Days before his landmark Nixon Center speech, Pompeo delivered another precedent-shattering address that gave reassurance, hope and resolve to small, relatively weak Southeast Asian countries that live in fear of China’s bullying in the South China Sea. He ended decades of Washington’s reluctance to state unequivocally that it rejected China’s overreaching maritime claims as utterly meritless and unenforceable. But Beijing’s mounting aggressiveness, under cover of the coronavirus pandemic’s distractions, could well end in a military clash that would test American resolve to meet force with force.
For Taiwan, the most volatile of the China-U.S. flashpoints, a Chinese seizure of one of its islands could be deemed below the threshold for a possible U.S. response, and as a salami slicing tactic, provide a launching platform for more robust military action later.
Washington refuses to say it will defend Taiwan or any of the Southeast Asian countries — even our Philippines ally — against Chinese aggression. Only that “it will depend on the circumstances.” That strategic ambiguity, if coupled with a failure to use all available non-kinetic measures to support the people of Hong Kong, would demoralize those looking to America for leadership in the existential geostrategic challenge of our time.

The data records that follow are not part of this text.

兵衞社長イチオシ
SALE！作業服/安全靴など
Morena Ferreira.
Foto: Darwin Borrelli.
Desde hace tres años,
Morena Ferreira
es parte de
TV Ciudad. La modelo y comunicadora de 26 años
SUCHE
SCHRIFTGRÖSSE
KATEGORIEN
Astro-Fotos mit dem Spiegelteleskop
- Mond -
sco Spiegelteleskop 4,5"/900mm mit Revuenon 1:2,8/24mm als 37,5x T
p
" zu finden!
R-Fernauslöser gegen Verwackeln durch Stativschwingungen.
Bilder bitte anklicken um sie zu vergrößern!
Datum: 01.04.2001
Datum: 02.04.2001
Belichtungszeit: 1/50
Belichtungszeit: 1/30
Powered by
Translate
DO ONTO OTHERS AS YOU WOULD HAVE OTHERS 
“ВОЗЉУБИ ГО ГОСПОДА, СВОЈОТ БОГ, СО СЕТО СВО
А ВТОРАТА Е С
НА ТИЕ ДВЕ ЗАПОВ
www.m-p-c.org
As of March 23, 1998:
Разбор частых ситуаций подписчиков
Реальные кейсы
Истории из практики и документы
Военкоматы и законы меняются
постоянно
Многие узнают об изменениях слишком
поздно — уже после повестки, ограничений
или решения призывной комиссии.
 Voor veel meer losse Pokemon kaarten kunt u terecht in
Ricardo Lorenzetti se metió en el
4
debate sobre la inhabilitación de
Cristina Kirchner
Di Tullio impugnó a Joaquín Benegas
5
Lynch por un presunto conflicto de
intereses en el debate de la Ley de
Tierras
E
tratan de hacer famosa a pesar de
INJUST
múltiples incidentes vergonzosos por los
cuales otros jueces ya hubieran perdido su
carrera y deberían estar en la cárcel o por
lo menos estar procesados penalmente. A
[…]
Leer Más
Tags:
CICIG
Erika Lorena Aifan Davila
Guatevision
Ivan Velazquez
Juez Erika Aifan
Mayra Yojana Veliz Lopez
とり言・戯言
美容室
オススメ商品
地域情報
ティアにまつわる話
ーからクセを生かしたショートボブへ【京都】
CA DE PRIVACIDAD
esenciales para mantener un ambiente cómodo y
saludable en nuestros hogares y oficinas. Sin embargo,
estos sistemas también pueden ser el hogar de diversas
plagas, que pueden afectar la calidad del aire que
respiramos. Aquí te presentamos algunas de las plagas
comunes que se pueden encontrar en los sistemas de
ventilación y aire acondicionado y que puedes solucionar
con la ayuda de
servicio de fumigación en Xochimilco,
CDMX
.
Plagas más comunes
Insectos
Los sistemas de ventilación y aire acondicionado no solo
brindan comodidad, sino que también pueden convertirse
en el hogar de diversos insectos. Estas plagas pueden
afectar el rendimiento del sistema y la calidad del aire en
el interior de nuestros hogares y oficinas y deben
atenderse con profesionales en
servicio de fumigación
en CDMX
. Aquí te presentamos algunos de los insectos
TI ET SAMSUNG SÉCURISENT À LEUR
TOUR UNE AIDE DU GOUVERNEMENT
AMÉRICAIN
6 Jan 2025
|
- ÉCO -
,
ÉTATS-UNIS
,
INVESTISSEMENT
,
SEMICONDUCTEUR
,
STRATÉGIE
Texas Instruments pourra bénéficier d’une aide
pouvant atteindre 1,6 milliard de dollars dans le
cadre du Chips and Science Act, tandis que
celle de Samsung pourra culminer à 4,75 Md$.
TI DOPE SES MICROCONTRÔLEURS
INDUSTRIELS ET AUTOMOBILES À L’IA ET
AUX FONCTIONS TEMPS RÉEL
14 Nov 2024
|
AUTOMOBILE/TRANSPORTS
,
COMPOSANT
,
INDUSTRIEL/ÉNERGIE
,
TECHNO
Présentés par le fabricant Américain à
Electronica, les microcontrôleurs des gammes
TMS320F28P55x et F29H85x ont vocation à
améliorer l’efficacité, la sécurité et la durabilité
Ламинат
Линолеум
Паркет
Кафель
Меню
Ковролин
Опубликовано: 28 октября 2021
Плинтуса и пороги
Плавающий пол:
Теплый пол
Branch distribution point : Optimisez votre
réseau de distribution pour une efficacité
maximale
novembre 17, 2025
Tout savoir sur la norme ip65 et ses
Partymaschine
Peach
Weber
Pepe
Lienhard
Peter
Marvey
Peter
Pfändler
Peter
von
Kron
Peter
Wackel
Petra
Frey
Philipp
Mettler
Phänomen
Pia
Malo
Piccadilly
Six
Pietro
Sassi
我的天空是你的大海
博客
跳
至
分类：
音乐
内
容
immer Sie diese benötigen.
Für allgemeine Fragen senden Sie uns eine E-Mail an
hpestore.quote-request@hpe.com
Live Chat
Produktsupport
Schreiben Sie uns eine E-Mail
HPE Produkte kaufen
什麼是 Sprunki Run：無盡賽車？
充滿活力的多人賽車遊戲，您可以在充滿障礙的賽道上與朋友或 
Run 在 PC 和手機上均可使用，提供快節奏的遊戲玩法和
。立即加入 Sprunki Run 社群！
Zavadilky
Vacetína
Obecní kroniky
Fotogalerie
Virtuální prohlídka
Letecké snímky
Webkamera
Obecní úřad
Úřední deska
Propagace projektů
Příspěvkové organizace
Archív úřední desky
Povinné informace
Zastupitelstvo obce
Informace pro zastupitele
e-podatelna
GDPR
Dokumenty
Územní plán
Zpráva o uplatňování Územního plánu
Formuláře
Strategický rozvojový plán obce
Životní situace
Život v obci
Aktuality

It will tempt, not deter, Communist China and it will undercut Pompeo’s declaration: “The free world must triumph over this new tyranny.” To do so, the West must make Hong Kong the Berlin, not the Budapest, of the 21st century.
Joseph Bosco served as China country director for the secretary of Defense from 2005 to 2006 and as Asia-Pacific director of humanitarian assistance and disaster relief from 2009 to 2010. He is a nonresident fellow at the Institute for Corean-American Studies and a member of the advisory board of the Global Taiwan Institute.